Got an urge to write? It’s not that hard – get started!
So you always wanted to write. Seriously. Maybe it was a story you read, a movie or TV show you saw that perked your interest and caused you to say, “I can write like that.” Or maybe you have something you want to say, ideas you have been wrestling with, memoirs to leave your loved ones, a story or poem that’s struggling within you to be put on paper. Whatever the reason, you wouldn’t be reading this if you weren’t interested in writing.
But writing is hard work and too many wannabes fall by the wayside while sitting and waiting for the right opportunity or that epic idea that will set them on fire.

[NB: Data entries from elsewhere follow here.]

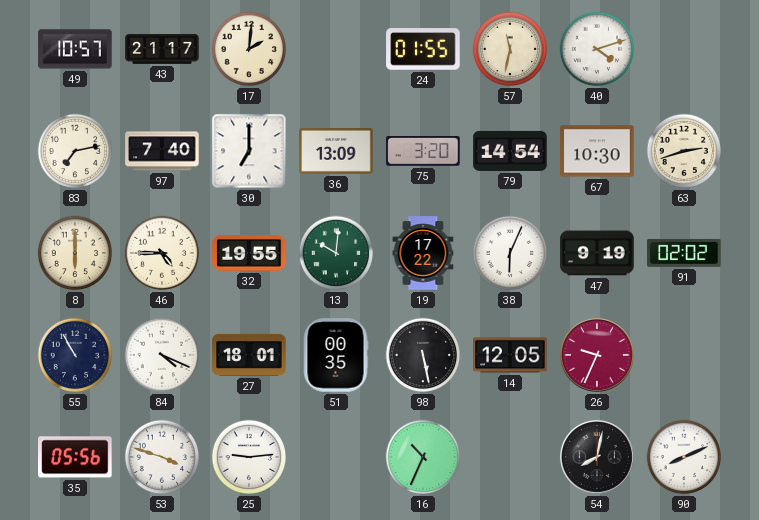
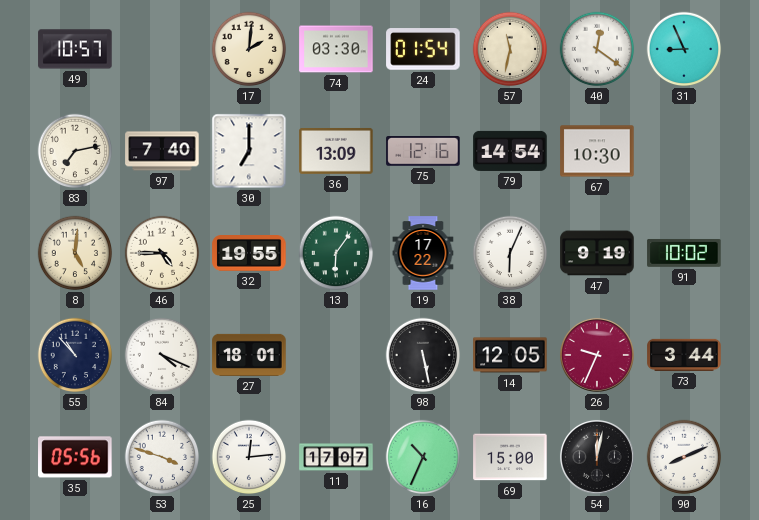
43: 21:17 -> none
74: none -> 03:30
24: 01:55 -> 01:54
40: 4:12 -> 12:21
31: none -> 8:56
75: 3:20 -> 12:16
63: 2:42 -> none
8: 6:00 -> 5:01
13: 10:01 -> 6:06
91: 02:02 -> 10:02
55: 10:55 -> 10:53
51: 00:35 -> none
73: none -> 3:44
25: 9:14 -> 12:14
11: none -> 17:07
69: none -> 15:00
54: 8:02 -> 12:02
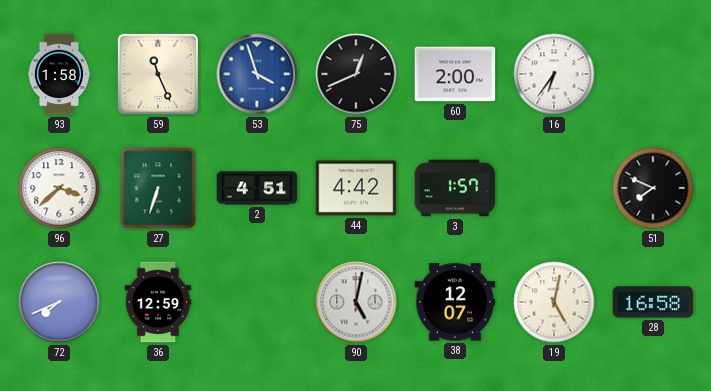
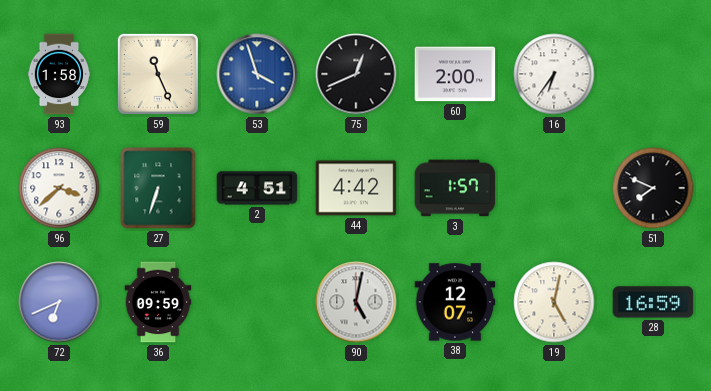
72: 7:41 -> 6:41
36: 12:59 -> 09:59
28: 16:58 -> 16:59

If you’re serious about pursuing the craft of writing, for pleasure or profit, then the first thing to do is get started.
Think of writing as you would any job. You must show up, be on time, produce and enjoy what you are doing if you want to reap any rewards.
For starters keep a journal. Professional writers have files or notebooks filled with notes, bits of conversations, cartoons, observations, newspaper clippings, photos, doodles. They collect like crazy anything and everything. Who knows what poem, story or article is lurking among those scraps of paper.
Ideas abound all around us. Collect whatever you see and hear: a neighbor’s fading smile or the shoes on his feet; family stories or hiking White Tank Mountain Park; xeriscape gardening or an early morning Arizona sun rise. Whatever you have observed describe in your journal or tape recorder. Writers are keen observers, the more you develop this aspect, the more ideas will come to you. Include in your journal your dreams and imaginings. Imagination is the stuff creative writing is made of.
The next important step is to set up a routine. Writers write every day; that’s their job. Cultivating the essential habit of writing regularly will make writing easier and fun.
When to write and where to write will depend on your life style. Try writing at different times: early morning, high noon, far into the night. Once you’ve found your writing time, stick with it. Serious writers would never think of doing dishes, the laundry, shopping, playing golf, answering the phone during their writing time.
It is also necessary to find a place where you feel comfortable at writing: your room or office, the kitchen table, soaking in a tub, lying on a couch. Hemingway wrote standing at a lectern; Capote stretched out on a couch or in a hammock. Some writers use tricks to get them in their writing mode like listening to music or the outside sounds of nature. Whatever works.